Public perceptions of pastoralists were improving, he said. Now “we are on everyone’s map” and Mauritania has its own livestock ministry, established in 2014.

For Vatma Vall Mint Soueina, Mauritania’s minister of livestock, securing safe passage for pastoralists is the first step to make herding thrive in tougher climatic conditions.

“Mobility on its own is not enough. Our country lacks the infrastructure and services to support pastoralists,” she said.

To remedy this the BRACED programme is equipping established livestock corridors with animal clinics and fodder sales points, which herders can use for a small fee, Hamadi said.

Elmouved, who was looking to buy drugs for his sick animals, said: “You can have all the animals in the world but if they’re too skinny, they won’t fetch anything at the market.”

- Power to women -

Herders are gaining recognition in Mauritania but one group remains largely overlooked: pastoralist women.

Transhumance remains predominantly a male activity, with women typically staying at home to manage harvests, any remaining animals and finances, said Aminetou Mint Maouloud, who set up the country’s first association of women herders in 2014.

Women and children used to join men on their travels, local people said, but as the trips with the herds became longer and riskier they were told to stay home.

While that means more responsibilities for women in the village, it does not always translate into more power as far as men are concerned, Maouloud said at a meeting with a dozen pastoralist women in Nouakchott.
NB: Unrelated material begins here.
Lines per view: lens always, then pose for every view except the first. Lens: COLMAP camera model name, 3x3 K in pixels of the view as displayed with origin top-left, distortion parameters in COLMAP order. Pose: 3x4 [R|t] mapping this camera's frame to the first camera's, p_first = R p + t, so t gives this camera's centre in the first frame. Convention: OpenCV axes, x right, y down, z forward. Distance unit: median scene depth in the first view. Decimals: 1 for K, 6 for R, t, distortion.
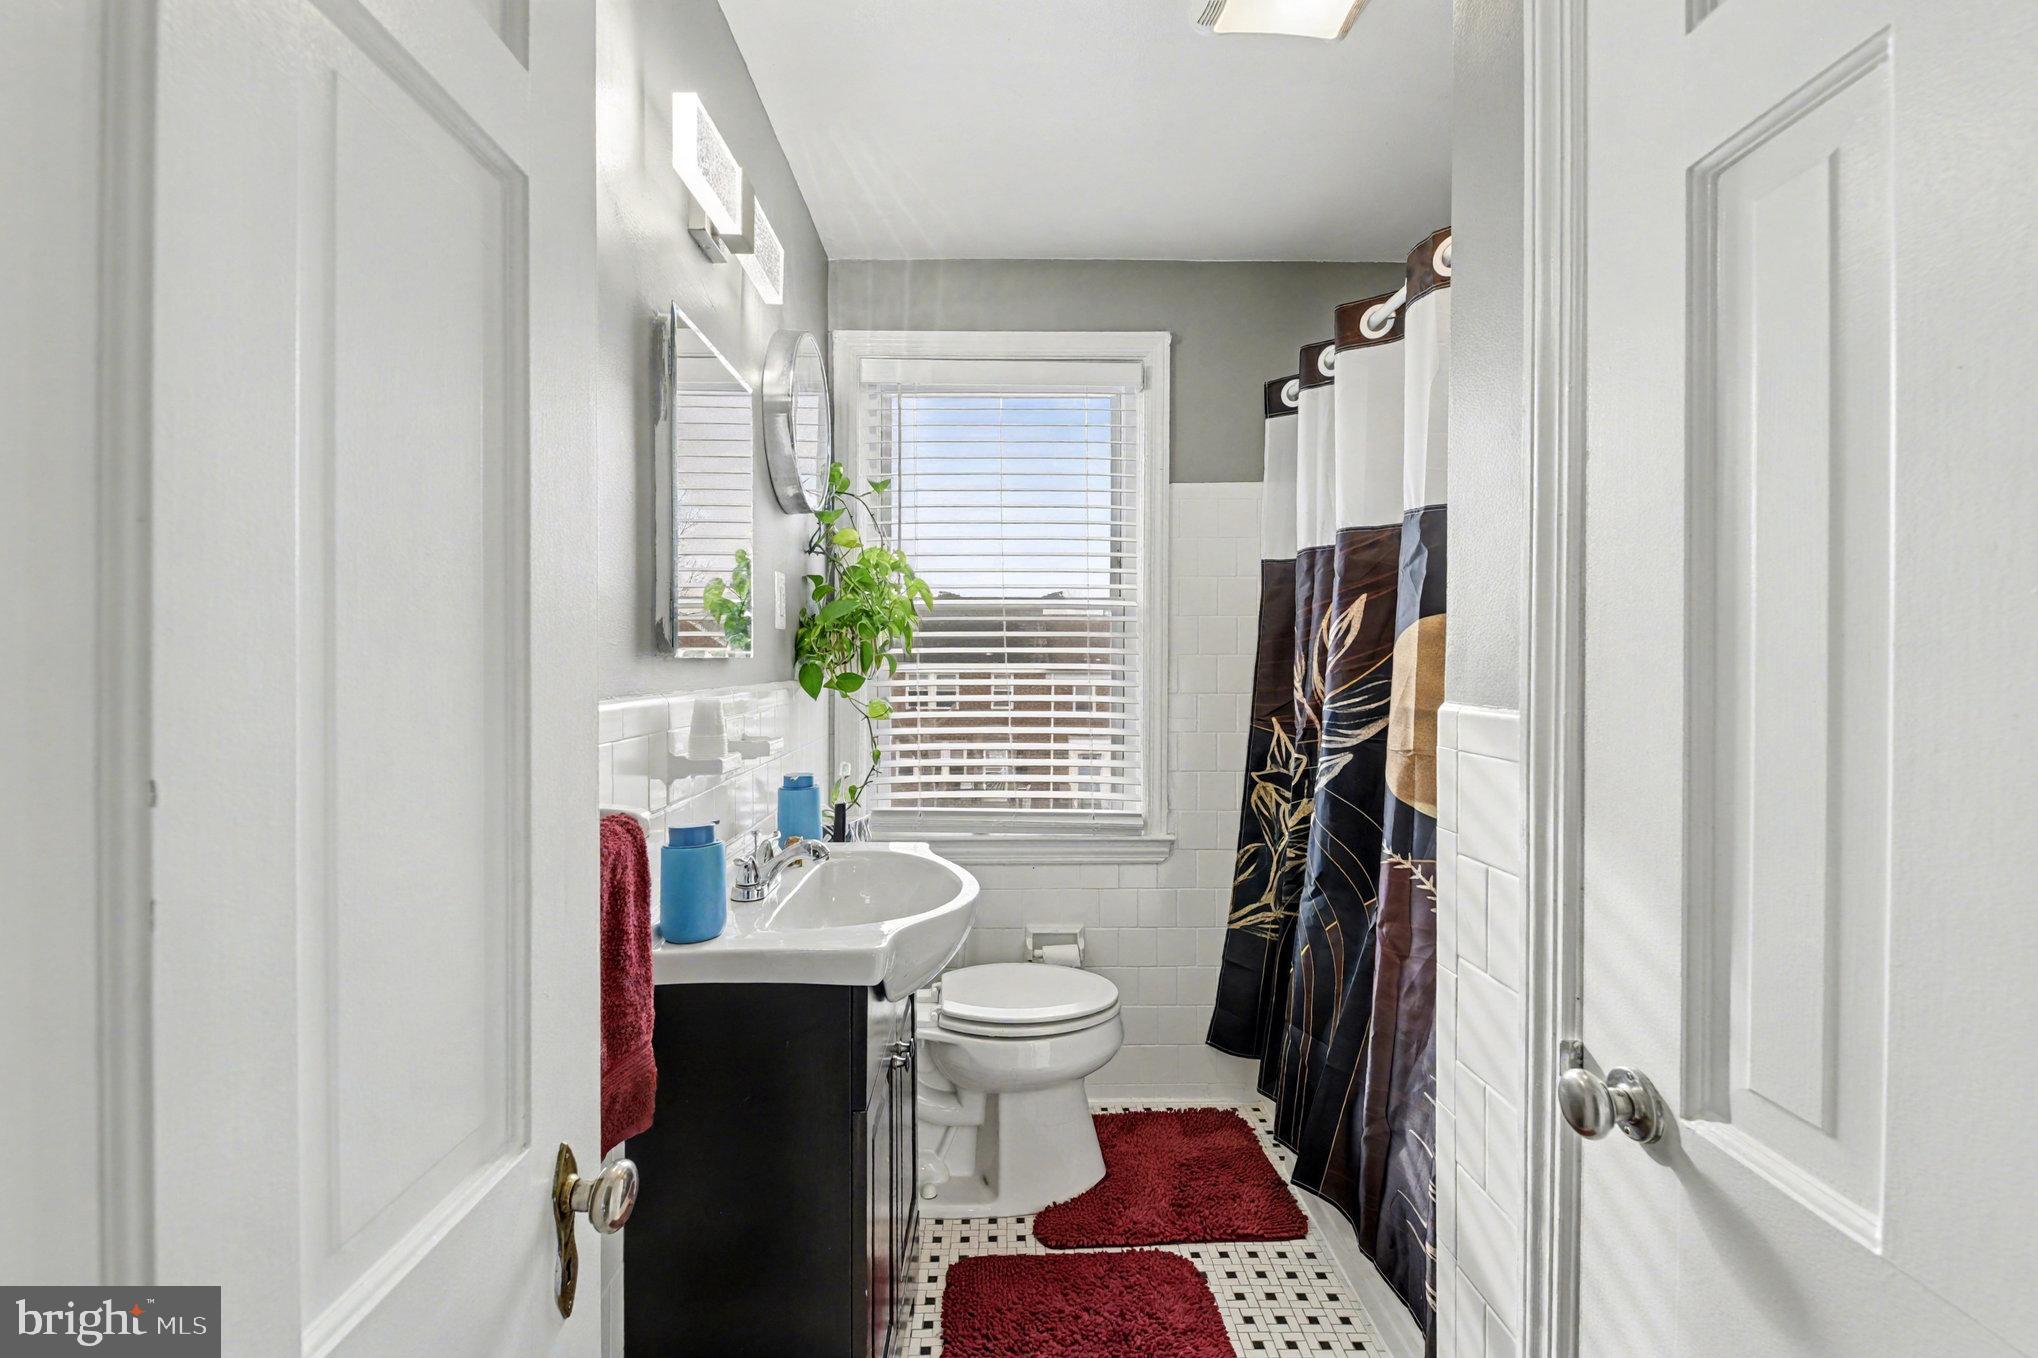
lens RADIAL K [[888.4, 0, 1020.6], [0, 888.4, 672.3], [0, 0, 1]] dist [-0.010403, -0.005344]
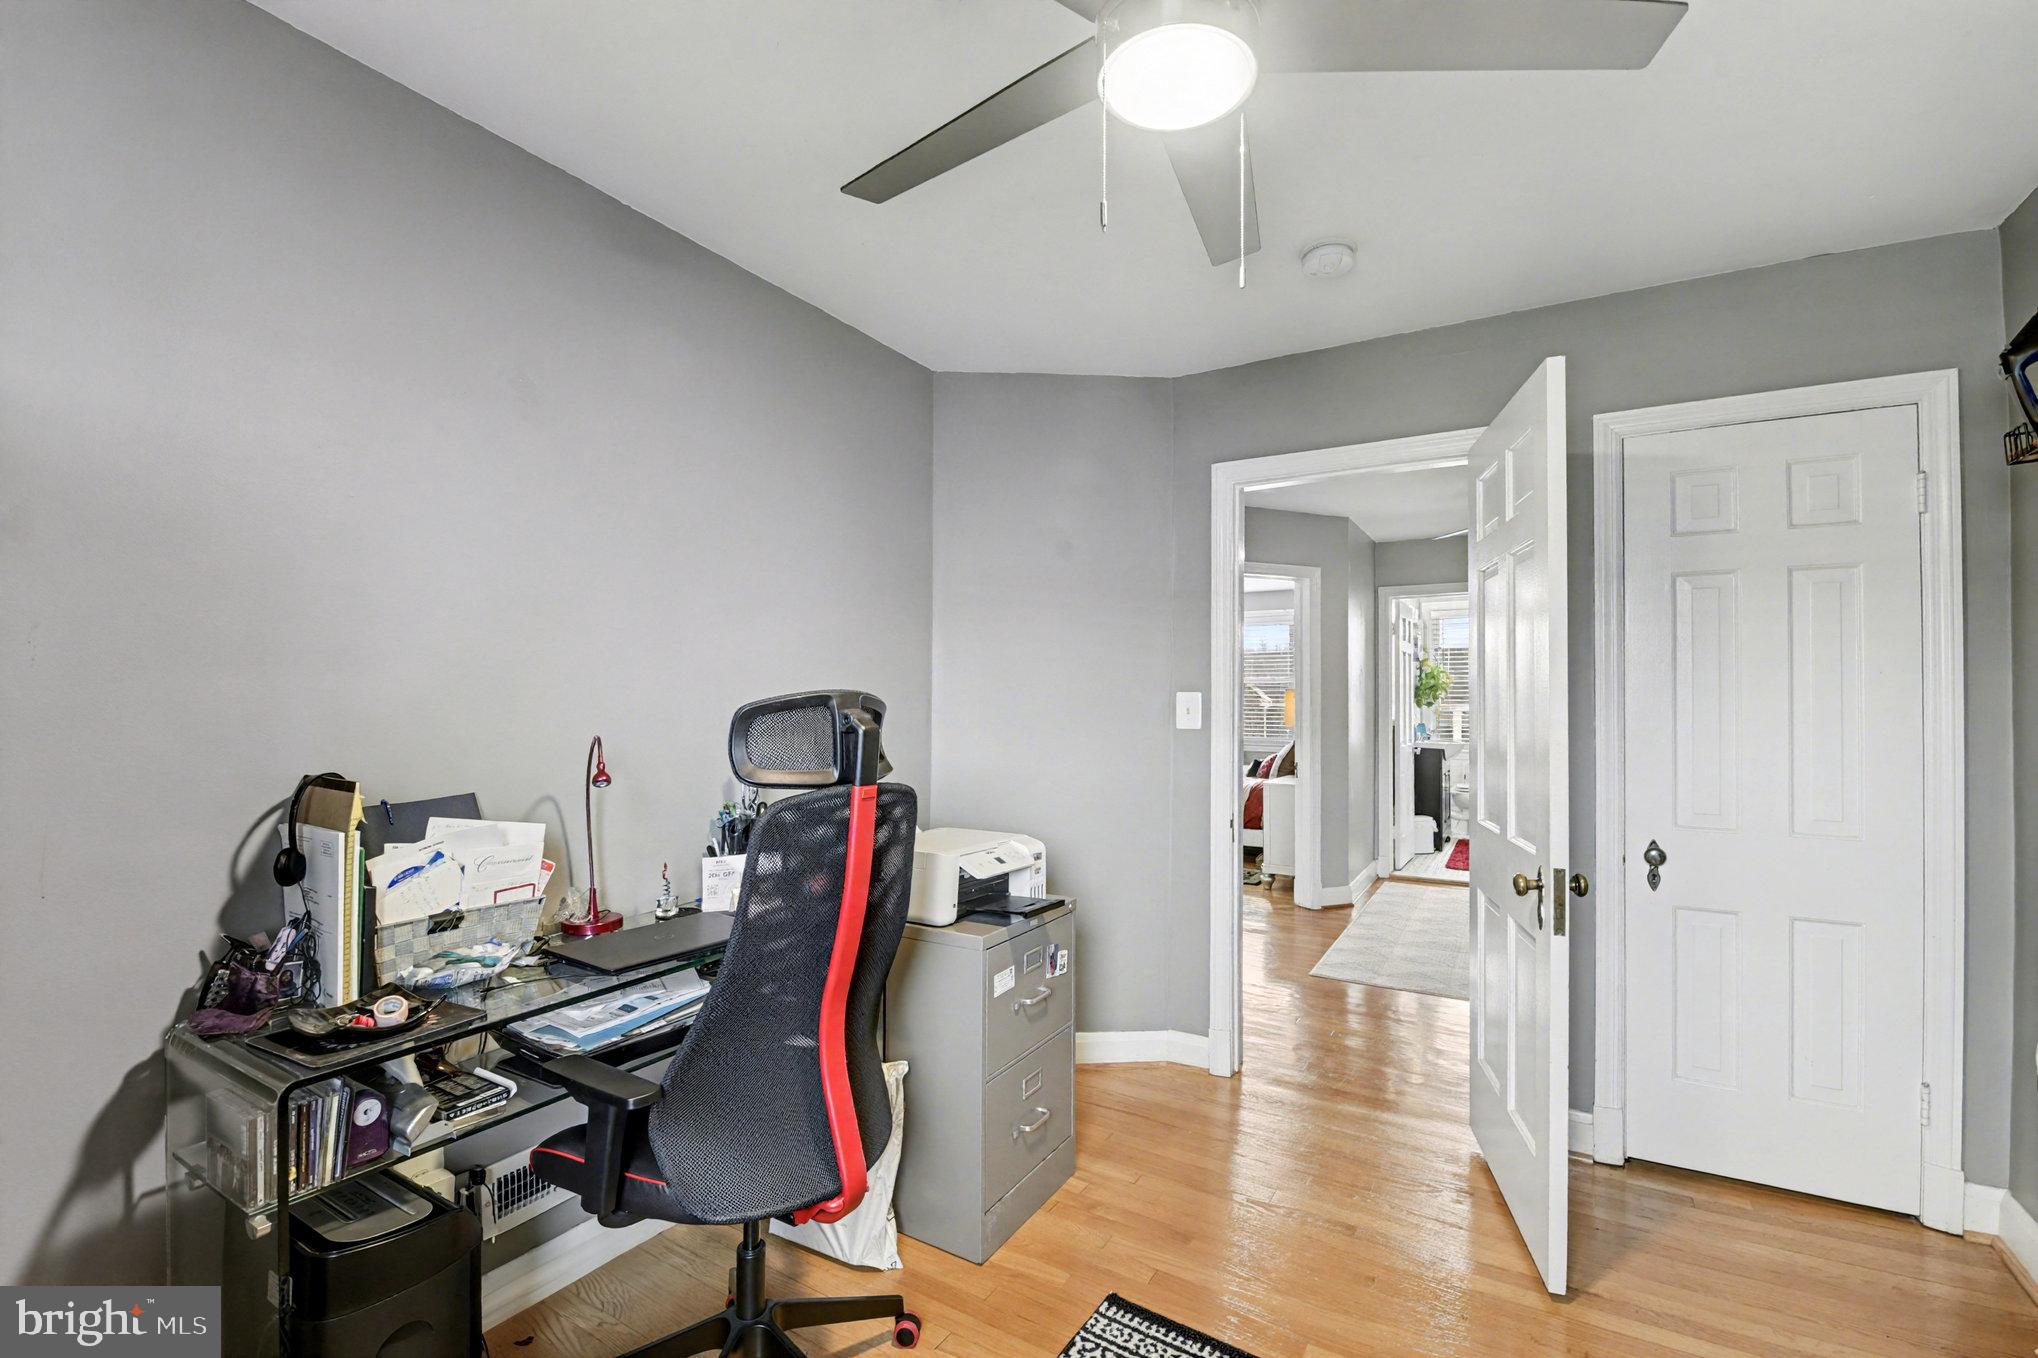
lens RADIAL K [[888.4, 0, 1015.4], [0, 888.4, 684.1], [0, 0, 1]] dist [-0.010403, -0.005344]
pose [[0.854662, -0.009944, -0.519089, 0.265181], [-0.003729, 0.999673, -0.025290, 0.028782], [0.519171, 0.023550, 0.854346, -3.221062]]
“For example, women are barely ever consulted on strategic matters such as what to do with the family herd or where to go looking for pastures,” said Maouloud.

To change that, her association has elected a council of eight women from villages around the country to lobby the government on pastoralism issues. However, Maouloud said it would take time to change views.

Sidi, the cattle owner and farmer from Trarza, said he cannot imagine women joining him when he moves his herds.

“They don’t understand animals,” he said. “I’m not against them joining in principle but not my wife.”

Mouna Mokhtar, a pastoralist from R’Kiz whose husband and cattle have been gone for six months, said she feels ready to lead a herd herself “but I don’t think (my husband) would let me because he negotiates better prices for our animals at the market.”

Instead, she set up a vegetable cooperative in 2013 with 70 women from nearby villages. They pool their rice, onion and tomato harvests and sell them to wholesale buyers. They share the profits — about $14 per woman per month — and spend the surplus on drought-resistant seeds.

Although the women’s husbands support the initiative, Mokhtar said, she was not counting too much on male support.

“It’s great that they’re encouraging us but what we need is money,” she said. “If they really wanted our help, they would let us travel with them.”